Imagine your favorite beverage — water, coffee, energy drinks, beer, wine or even spirits.

John Lennon has been a top leader in companies for every one of those drink categories.

Those jobs have taken Lennon all over the country and the globe and recently have brought him to Utah, where he will serve as the new chief executive officer of Uinta Brewing Co.

Lennon, who has been on Uinta’s board of directors since 2015, replaces Steve Mills, who left in February to take a position with Maine Brewing Company. Lennon has been acting as interim CEO and will begin his permanent post May 1.

Uinta is smaller than many of the previous companies where Lennon has served as CEO — including C. Mondavi & Family, Pabst Brewing Co., Seattle’s Pyramid Breweries and Beck’s North America.

Still, the “60-ish” industry veteran said he is “thrilled” at the opportunity. “Smaller companies bring much more of a management challenge,” he said. “You have to figure out how to operate with limited resources.”

That’s where Lennon, an expert in marketing and sales, said he believes he can do the most for the 25-year-old Utah beer producer.

“I have a deep understanding of beer marketing and distribution,” he said during a recent telephone interview. “That’s what I bring to the party.”

(Rick Egan | The Salt Lake Tribune) Uinta Brewing Company at 1722 S. Fremont Drive, Salt Lake City.

Top 50 • Lennon’s appointment comes shortly after the list of the Top 50 Craft Brewing Companies for 2017 was released by the national Brewers Association. Uinta is 37th on the list, having produced 93,000 barrels of beer. The Utah brewery moved up two spots from 2016 and 10 spots from its first showing in 2012.

Part of the growth can be attributed to an infusion of money that came In 2014, when founder Will Hammill sold a portion of the company to The Riverside Company, an investment firm. Today, Uinta has 91 employees and is distributed in 45 states. The Utah market makes up 38 percent of its sales.

Coming in ninth on the Top 50 list is CANarchy, the national collective that owns Salt Lake City’s Squatters and Wasatch breweries. The company’s beer portfolio, partially funded by Fireman Capital Partners, also includes Oskar Blues Brewery, Perrin Brewing Company and Cigar City Brewing.

While the number of craft brewers in Utah is increasing, beer drinking in general has stalled across the U.S., Lennon said.

“Beer consumption is not increasing and even the growth of craft beer has slowed to single digits,” he said. “It’s a much more competitive environment.”

In the future, Lennon said Uinta “will be a little bit more focused on its core products,” including Cutthroat Pale Ale, 801 Pilsner and Hop Notch IPA. However, it did just launch a Mango Lime Pilsner, a seasonal twist on its Lime Pilsner.

(Scott Sommerdorf | The Salt Lake Tribune) Empty cans of Uinta Brewing's Lime Pilsner are waiting to be filled in this archive photo from 2017.

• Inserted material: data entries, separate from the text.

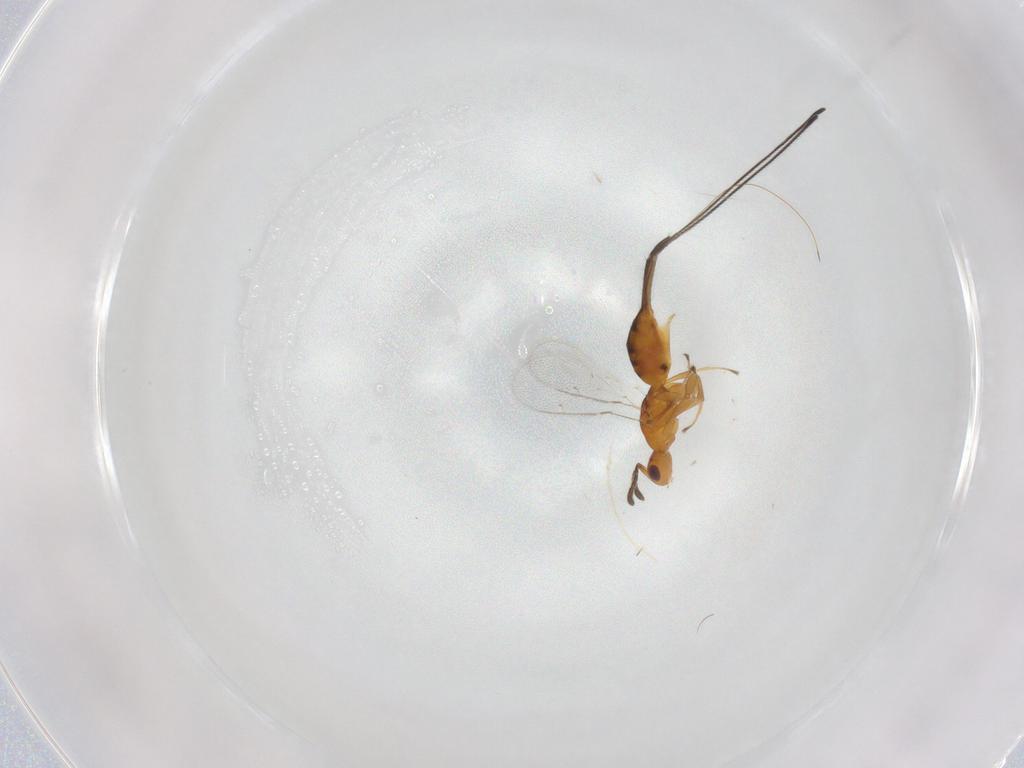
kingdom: Animalia
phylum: Arthropoda
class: Insecta
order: Hymenoptera
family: Pteromalidae
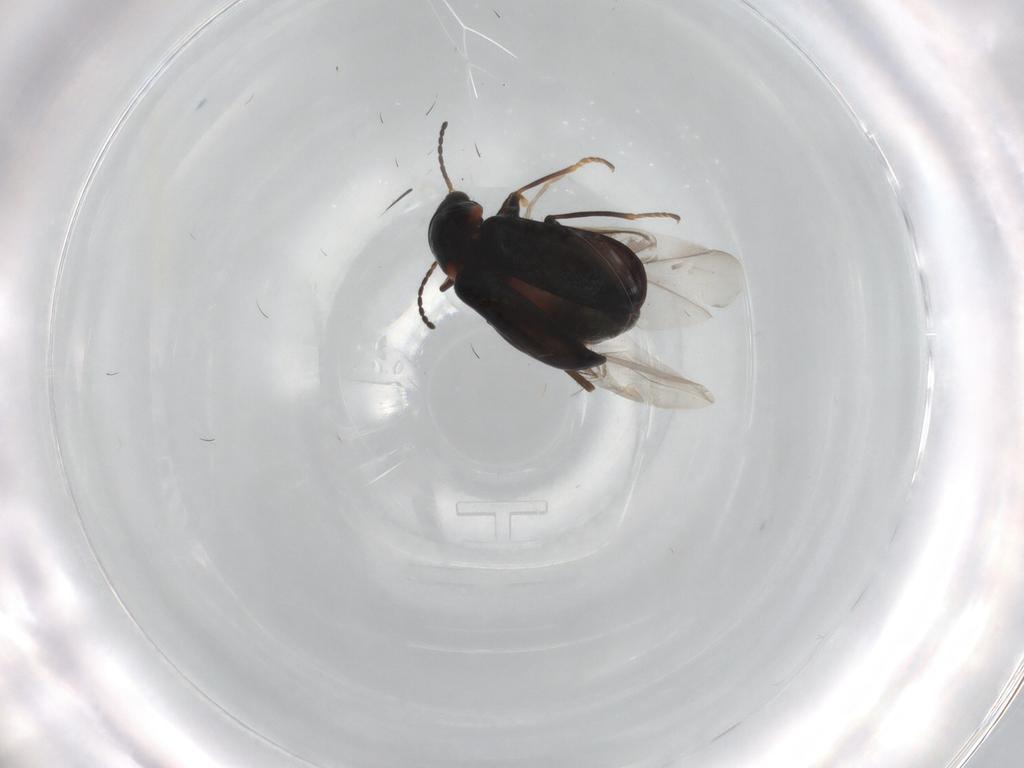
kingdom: Animalia
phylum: Arthropoda
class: Insecta
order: Coleoptera
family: Melyridae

On 3.2 beer • One can’t talk about beer in Utah without mentioning the state law that requires grocery and convenience stores to sell only beer that is 3.2 percent alcohol by weight — or 4 percent alcohol by volume.

Anything with a higher alcohol content must be sold at state liquor stores.

“Given those contraints, we’ve brewed some incredible beer for the Utah market,” said Lennon. A pale ale fan, Lennon believes Uinta’s Cuthroat is “an incredible-tasting pale ale at 4 percent ABV.”

“But I might be biased,” he added

Large national brewing companies have said beer selection likely will decrease later this year, when Utah and Minnesota become the only two states to require 3.2 beer in grocery and convenience stores.

Coming most recently from Florida, Lennon said it’s a topic he needs to investigate.

That name • Lennon belts out a hearty laugh when asked about his name, which he shares with a member of The Beatles.

While his family liked the British band, Lennon said his parents were not super fans who wanted their offspring to have the name.

“I was born before [the Beatles] came to America,” he said.

However, in a twist of fate, Lennon’s father was a broadcast engineer for “The Ed Sullivan Show” on Feb. 9, 1964, “when they performed on the Sunday night show.”

As an adult, Lennon had a chance meeting with Sir Paul McCartney in a men’s clothing store. “I was trying on trousers and he was trying on Tom Ford suits,” he said.

Lennon introduced himself, “but he didn’t believe me.” It was the sales clerk who finally convinced the singer.

“What I do love about having this name,” Lennon said, “people don’t forget it.”

He hopes to do something as memorable with Uinta beer.